According to ECB policymaker Martins Kazaks, the European Central Bank could end its stimulus programme sooner than expected, but it is unlikely to raise its main interest rate in July, as investors predict.

After ECB President Christine Lagarde opened the door to a rate hike and acknowledged mounting inflation risks on Thursday, investors have moved their bets on the bank's first rate hike in more than a decade forward.

However, Kazaks pushed back against market expectations for a July move, arguing that this would entail a complete winding down, or "tapering," of the ECB's bond purchases before then.

"July would imply an extremely and unlikely rapid tapering pace," Kazaks said. "However, it would be too premature to name a specific month at this time."

The ECB has long stated that it will terminate its bond purchases "shortly before" raising its deposit rate from minus 0.5%, and Lagarde and colleagues have just reaffirmed that commitment.

ECB stays put but hints of hawkish shift ahead – POLITICO

Asset purchases are expected to last until at least October, however sources say the ECB is likely to push that deadline forward at its March 10 meeting.

With Eurozone inflation hitting a new high of 5.1% in January, more than double the ECB's target of 2%, Kazaks were also open to action.
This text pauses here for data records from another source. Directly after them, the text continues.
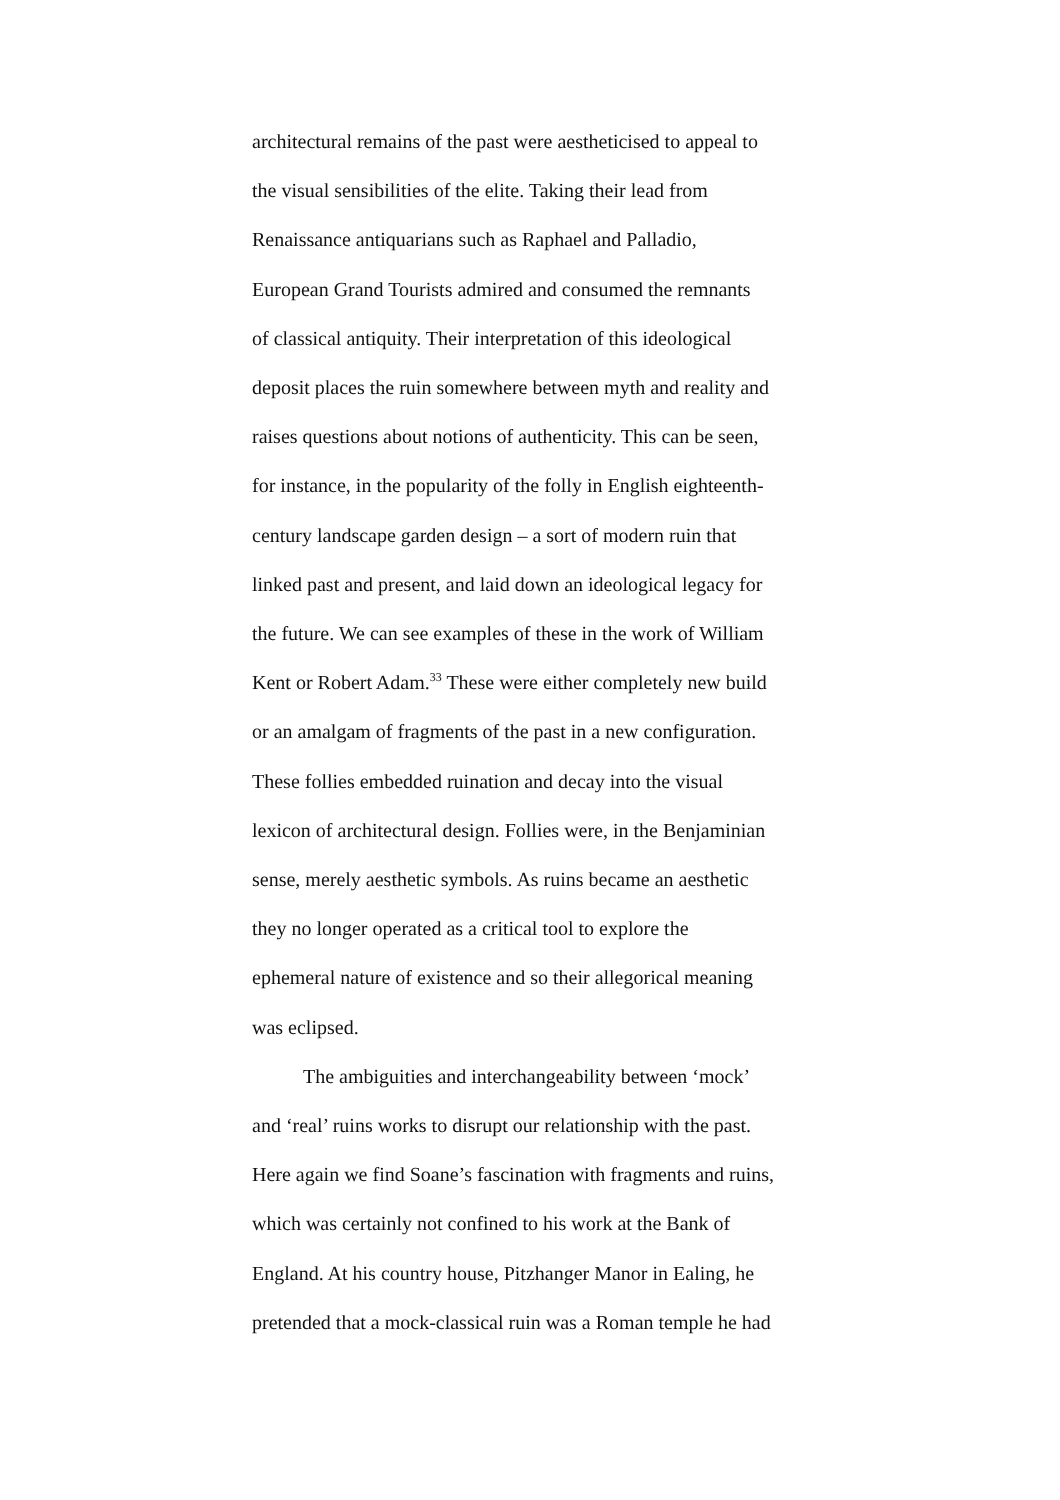architectural remains of the past were aestheticised to appeal to
the visual sensibilities of the elite. Taking their lead from
Renaissance antiquarians such as Raphael and Palladio,
European Grand Tourists admired and consumed the remnants
of classical antiquity. Their interpretation of this ideological
deposit places the ruin somewhere between myth and reality and
raises questions about notions of authenticity. This can be seen,
for instance, in the popularity of the folly in English eighteenth-
century landscape garden design – a sort of modern ruin that
linked past and present, and laid down an ideological legacy for
the future. We can see examples of these in the work of William
Kent or Robert Adam.<sup>33</sup> These were either completely new build
or an amalgam of fragments of the past in a new configuration.
These follies embedded ruination and decay into the visual
lexicon of architectural design. Follies were, in the Benjaminian
sense, merely aesthetic symbols. As ruins became an aesthetic
they no longer operated as a critical tool to explore the
ephemeral nature of existence and so their allegorical meaning
was eclipsed.
The ambiguities and interchangeability between ‘mock’
and ‘real’ ruins works to disrupt our relationship with the past.
Here again we find Soane’s fascination with fragments and ruins,
which was certainly not confined to his work at the Bank of
England. At his country house, Pitzhanger Manor in Ealing, he
pretended that a mock-classical ruin was a Roman temple he had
"If we see that inflation remains high and the labour market remains robust or strengthens further, if we see that the economy keeps going, the direction is clear: we may act sooner than we expected previously," Kazaks said.

Kazaks noted that wages, a crucial driver of price growth, had surprisingly failed to rise, but he still saw a growing risk that high inflation will persist in the Eurozone, lessening the need for ECB largesse.

"With the economy recovering, inflation at this level, and the increasing risk of inflation persistence," Kazaks said, "new net asset purchases become less necessary."